The IRS wrote off nearly $7 billion in tax debts in cases where it said it couldn’t locate the taxpayer in 2012, but an audit released Monday found that more than half of the time the agency gave up too soon and didn’t show it had done everything needed to prove it could never get the money.
IRS agents deemed $6.7 billion in 2012 as “currently not collectible” because the taxpayer couldn’t be located anymore. But the inspector general that oversees the IRS took a sample of cases and found that in 57 percent of them, the employees didn’t go through all the steps required to prove the debt was truly unable to be collected.
“If the IRS does not take all of the required research steps prior to closing cases, there is increased risk that the government’s interest may not be protected and that taxpayers will not be treated equitably,” said J. Russell George, the Treasury Inspector General for Tax Administration.
The required steps vary depending on how much debt is owed.
Investigators found something as simple as having an electronic checklist of steps required — which some IRS auditors did have, and others didn’t — made a difference.
IRS agents also weren’t always filing liens against property in cases when they deemed the dollar amount to be below their threshold. But the IRS wasn’t taking into account aggregate debt, when a taxpayer owed enough over several years to put it over a $10,000 threshold.

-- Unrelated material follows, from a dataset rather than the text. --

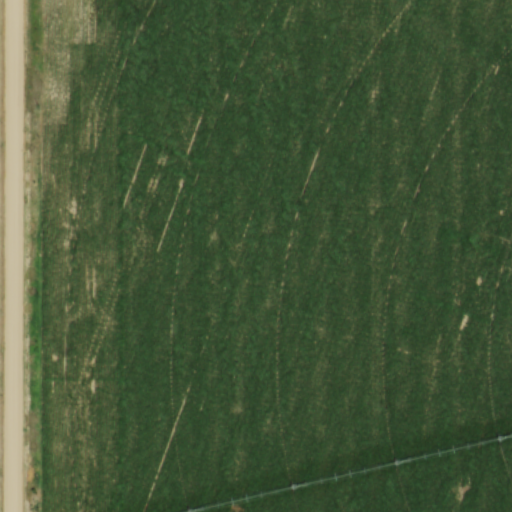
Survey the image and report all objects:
crop: (3, 256)
road: (16, 256)
crop: (277, 256)
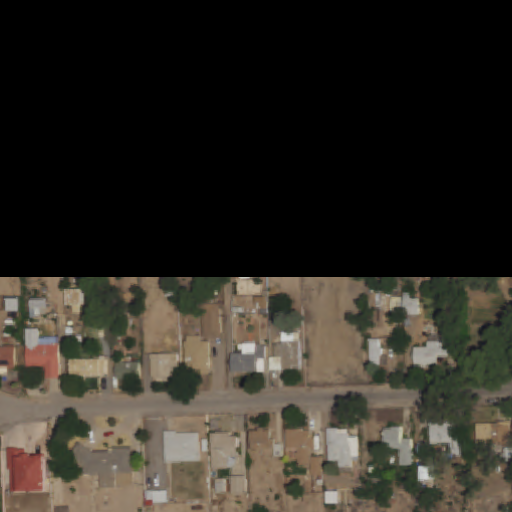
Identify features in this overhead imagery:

The inspector general said that could have left more than $50 million in debts that should have been subject to a lien, but weren’t.
In its official response, the IRS said it thought the inspector general was overstating the size of the problem of liens that should have been filed — though one key part of their reasoning was redacted from the report, so it’s unclear exactly why they believe the issue isn’t as bad.
Overall, the IRS agreed with the report’s recommendations, acknowledging what it called “some documentation and managerial review shortcomings” that it would try to fix.